§ Records supplied:
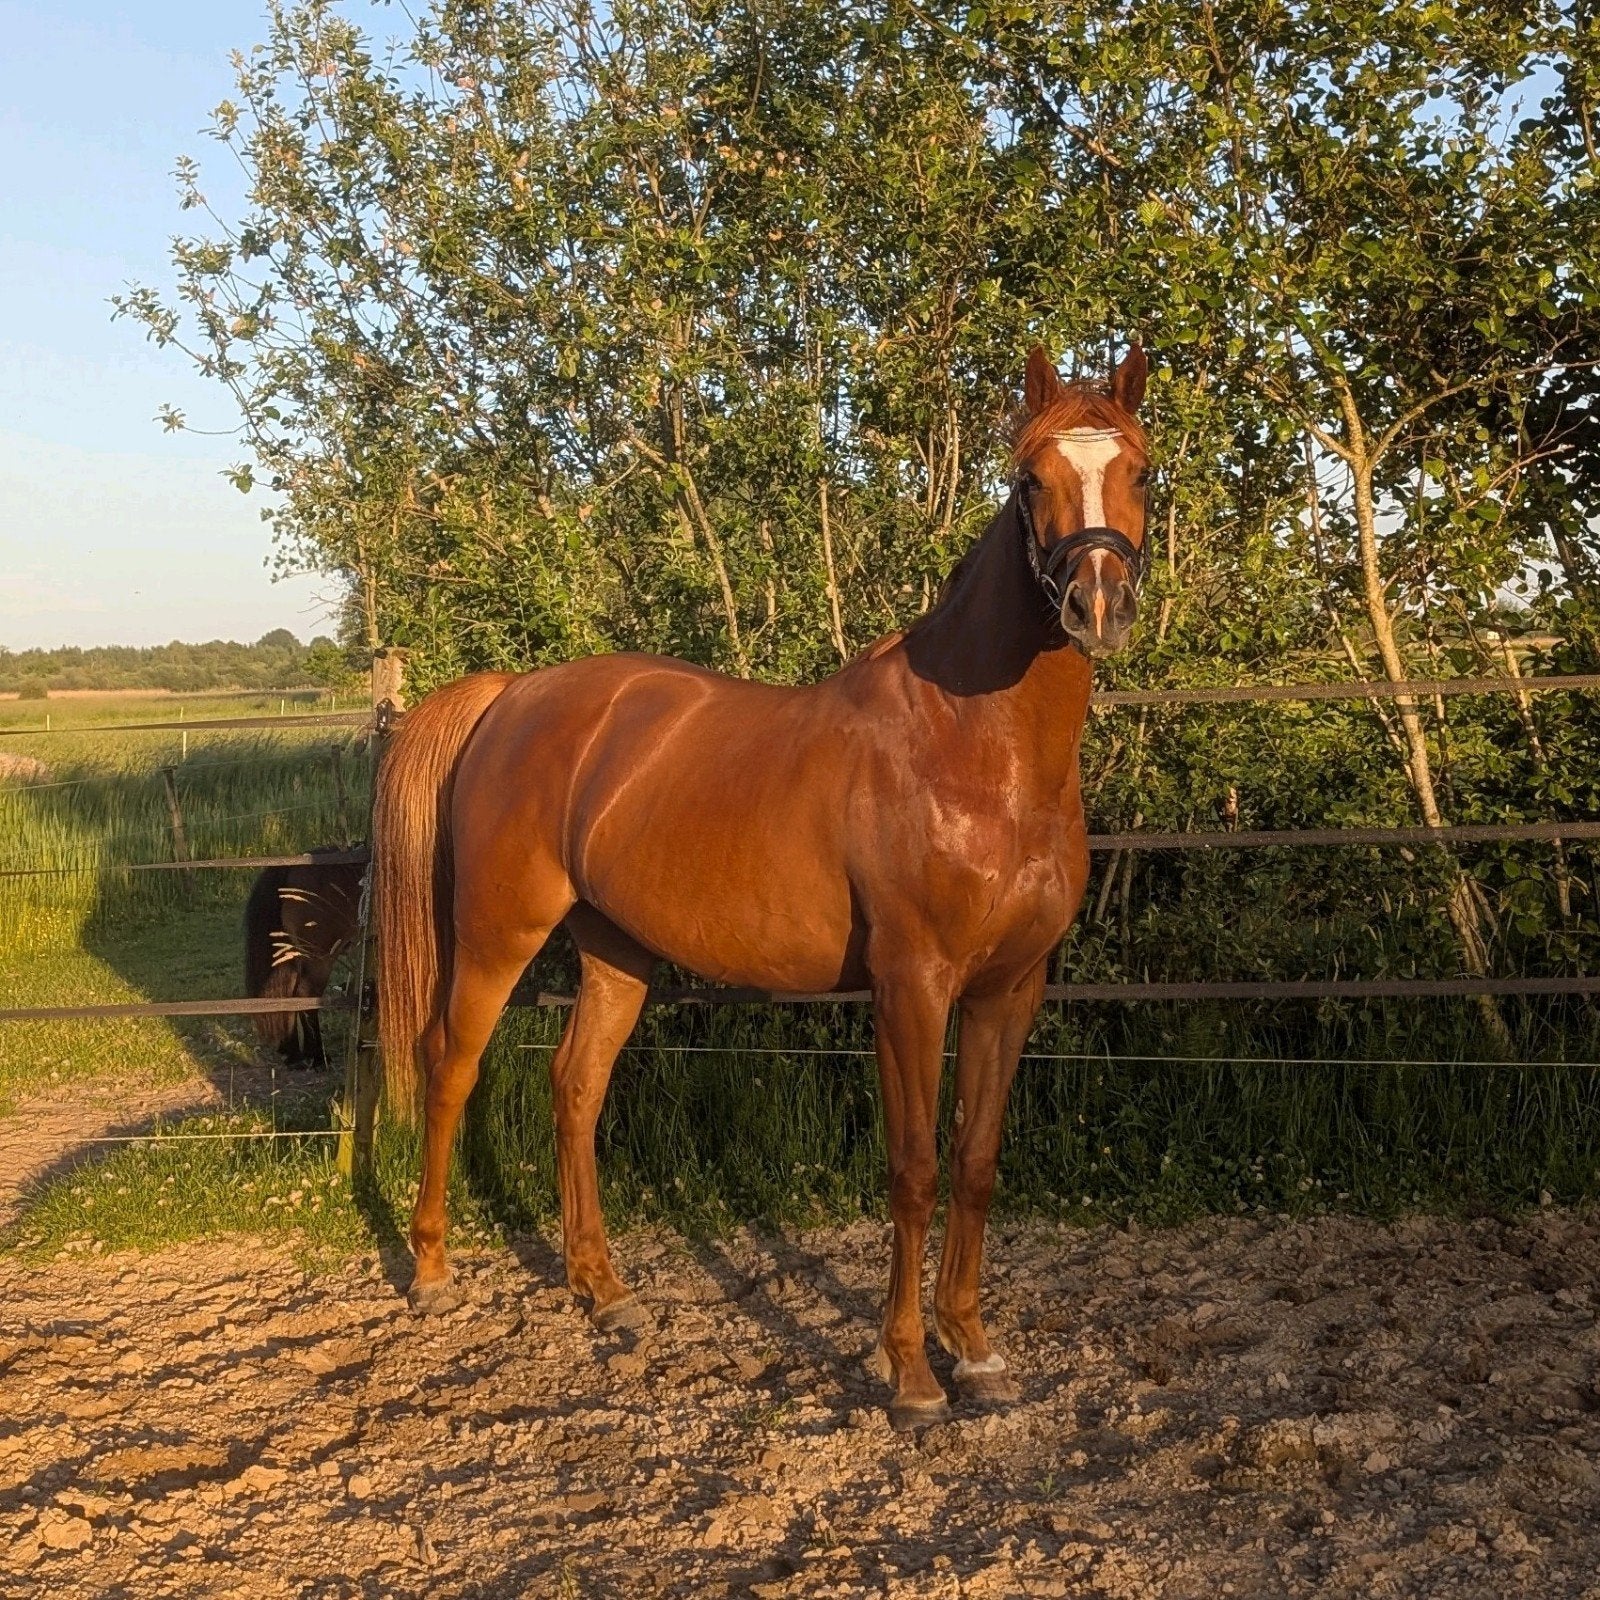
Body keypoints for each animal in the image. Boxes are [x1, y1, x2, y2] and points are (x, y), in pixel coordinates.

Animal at [373, 343, 1150, 1429]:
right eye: (1028, 479)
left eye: (1143, 472)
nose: (1096, 603)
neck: (974, 753)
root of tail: (513, 695)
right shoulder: (911, 987)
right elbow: (913, 1169)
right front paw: (911, 1373)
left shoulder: (1011, 986)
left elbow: (977, 1160)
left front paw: (975, 1349)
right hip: (498, 932)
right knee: (451, 1065)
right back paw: (434, 1270)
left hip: (615, 947)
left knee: (576, 1085)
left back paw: (603, 1291)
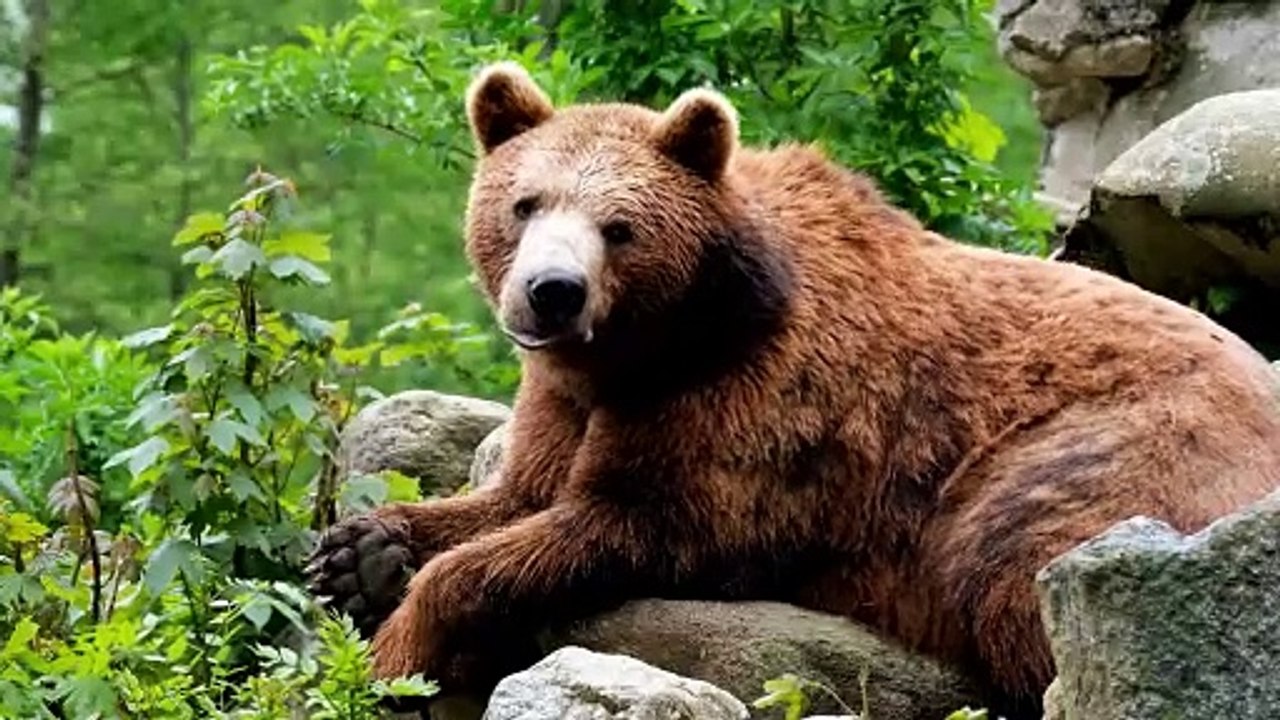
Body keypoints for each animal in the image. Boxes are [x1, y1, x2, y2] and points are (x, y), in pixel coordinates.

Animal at [306, 61, 1280, 717]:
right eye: (524, 203)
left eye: (619, 227)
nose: (553, 291)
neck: (652, 347)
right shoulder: (567, 400)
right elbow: (515, 493)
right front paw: (361, 551)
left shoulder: (750, 405)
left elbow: (622, 521)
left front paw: (401, 641)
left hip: (1103, 455)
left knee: (1022, 571)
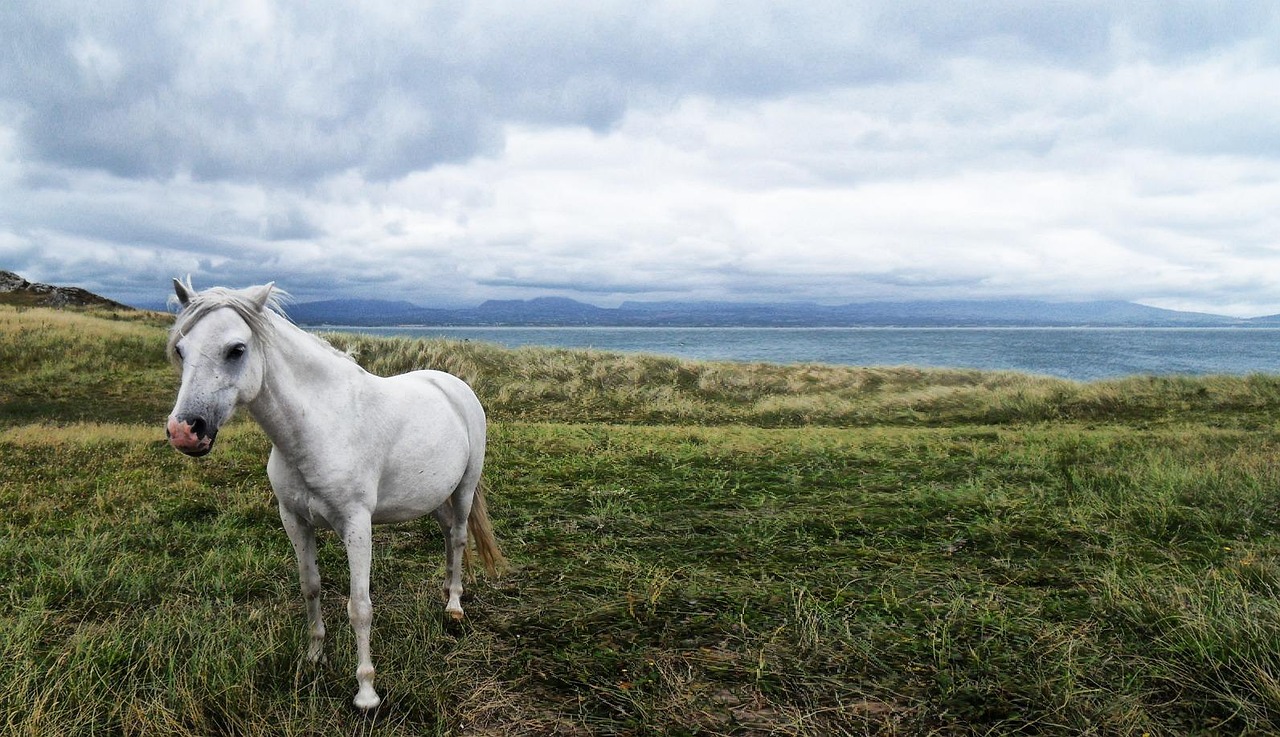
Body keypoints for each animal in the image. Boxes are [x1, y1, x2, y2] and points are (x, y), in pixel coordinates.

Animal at [168, 278, 504, 711]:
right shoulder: (294, 520)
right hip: (432, 497)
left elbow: (359, 606)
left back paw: (454, 606)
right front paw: (314, 657)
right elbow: (310, 586)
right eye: (181, 349)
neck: (321, 427)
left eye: (236, 349)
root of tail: (454, 385)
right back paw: (446, 593)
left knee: (460, 537)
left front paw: (366, 692)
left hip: (464, 488)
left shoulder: (357, 525)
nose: (184, 431)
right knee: (447, 534)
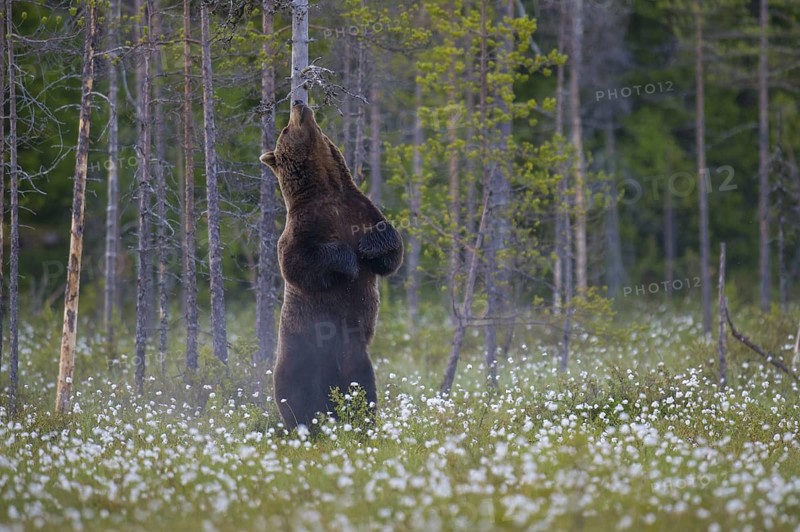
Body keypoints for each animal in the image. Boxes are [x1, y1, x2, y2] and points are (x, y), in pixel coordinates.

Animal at [260, 101, 403, 430]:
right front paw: (348, 260)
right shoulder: (302, 227)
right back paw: (305, 425)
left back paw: (361, 422)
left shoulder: (361, 208)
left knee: (365, 390)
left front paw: (369, 246)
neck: (327, 189)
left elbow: (392, 251)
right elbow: (296, 262)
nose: (299, 103)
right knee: (295, 396)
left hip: (358, 361)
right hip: (296, 357)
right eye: (284, 129)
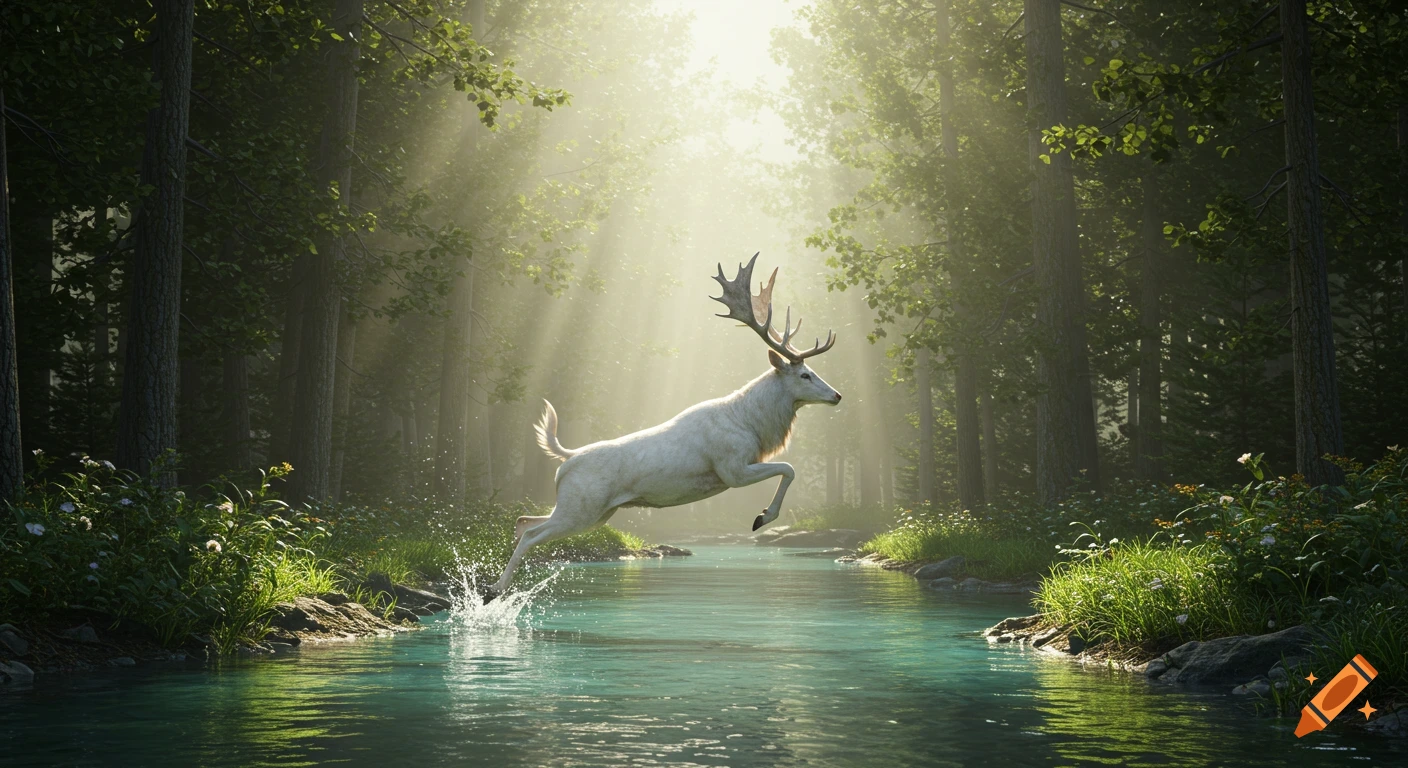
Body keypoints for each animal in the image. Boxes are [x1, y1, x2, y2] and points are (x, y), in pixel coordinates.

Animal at [481, 254, 840, 601]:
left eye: (814, 371)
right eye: (804, 375)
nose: (837, 395)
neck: (753, 425)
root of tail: (565, 461)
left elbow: (787, 469)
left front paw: (762, 515)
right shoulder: (731, 468)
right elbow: (789, 468)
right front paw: (761, 517)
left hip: (593, 512)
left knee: (523, 521)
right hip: (580, 507)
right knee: (530, 533)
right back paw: (493, 590)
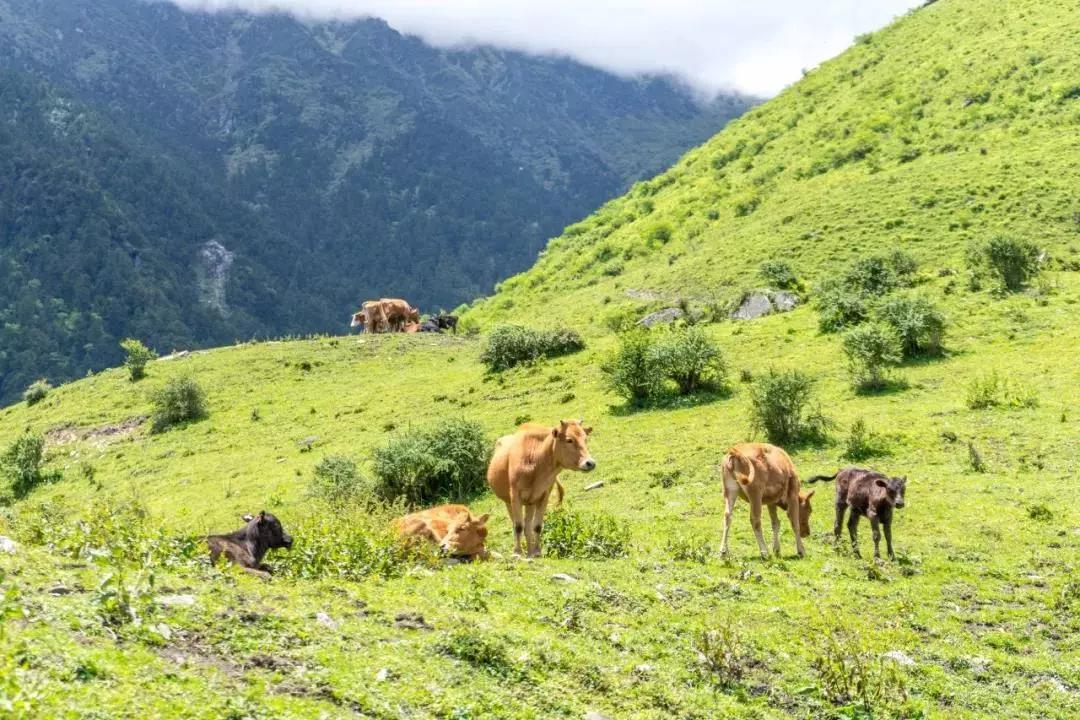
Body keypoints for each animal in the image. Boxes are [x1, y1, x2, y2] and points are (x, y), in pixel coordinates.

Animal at [486, 423, 596, 557]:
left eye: (585, 439)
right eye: (569, 440)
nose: (590, 463)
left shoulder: (543, 496)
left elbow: (537, 526)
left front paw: (537, 551)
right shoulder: (515, 496)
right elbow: (518, 526)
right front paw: (517, 553)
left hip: (530, 503)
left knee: (527, 526)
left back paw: (530, 551)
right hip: (508, 502)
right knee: (517, 524)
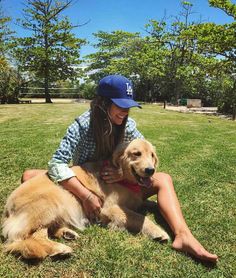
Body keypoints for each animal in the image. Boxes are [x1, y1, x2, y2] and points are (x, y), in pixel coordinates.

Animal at [1, 140, 168, 260]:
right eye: (136, 154)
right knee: (31, 236)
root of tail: (7, 208)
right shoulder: (108, 208)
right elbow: (140, 218)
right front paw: (159, 232)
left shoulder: (136, 201)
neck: (123, 178)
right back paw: (60, 249)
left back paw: (67, 233)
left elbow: (151, 203)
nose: (150, 170)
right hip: (51, 203)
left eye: (152, 155)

§ Exercise details:
Repeat only what runs from the first line of the records above to the line with "right eye: (284, 129)", both included, word for word, minus the pictures.

§ Exercise output:
Body keypoints for each animal in the image. Boxes are [x1, y1, x2, y2] and points are (x, y), in pixel coordinates.

Animal at [373, 343, 1150, 1429]:
right eye: (1028, 479)
left eye: (1143, 472)
nose: (1096, 603)
neck: (974, 753)
root of tail: (513, 695)
right shoulder: (911, 987)
right elbow: (913, 1169)
right front paw: (911, 1373)
left shoulder: (1011, 986)
left elbow: (977, 1160)
left front paw: (975, 1349)
right hip: (498, 932)
right knee: (451, 1065)
right back paw: (434, 1270)
left hip: (615, 947)
left knee: (576, 1085)
left back paw: (603, 1291)
Body keypoints for each animal in the image. Boxes are [x1, y1, x2, y2] and points are (x, y), in pixel coordinates.

Animal at [306, 61, 1280, 717]:
right eye: (524, 203)
left eye: (619, 227)
nose: (553, 291)
neck: (652, 347)
right shoulder: (567, 400)
right elbow: (515, 493)
right front paw: (361, 551)
left shoulder: (750, 405)
left elbow: (622, 521)
left front paw: (401, 641)
left hip: (1103, 455)
left knee: (1022, 571)
Body keypoints for each animal in the image. Boxes are [x1, y1, x2, y2] and points are (x, y), in pixel coordinates.

Animal at [168, 278, 504, 711]:
right shoulder: (294, 520)
right hip: (432, 497)
left elbow: (359, 606)
left back paw: (454, 606)
right front paw: (314, 657)
right elbow: (310, 586)
right eye: (181, 349)
neck: (321, 427)
left eye: (236, 349)
root of tail: (454, 385)
right back paw: (446, 593)
left knee: (460, 537)
left front paw: (366, 692)
left hip: (464, 488)
left shoulder: (357, 525)
nose: (184, 431)
right knee: (447, 534)
Body keypoints for each animal in the image. Boxes are [x1, y1, x2, y2] and points are (x, y), in pixel coordinates.

Animal at [260, 101, 403, 430]:
right front paw: (348, 260)
right shoulder: (302, 227)
right back paw: (305, 425)
left back paw: (361, 422)
left shoulder: (361, 208)
left knee: (365, 390)
left front paw: (369, 246)
neck: (327, 189)
left elbow: (392, 251)
right elbow: (296, 262)
nose: (299, 103)
right knee: (295, 396)
left hip: (358, 361)
right hip: (296, 357)
right eye: (284, 129)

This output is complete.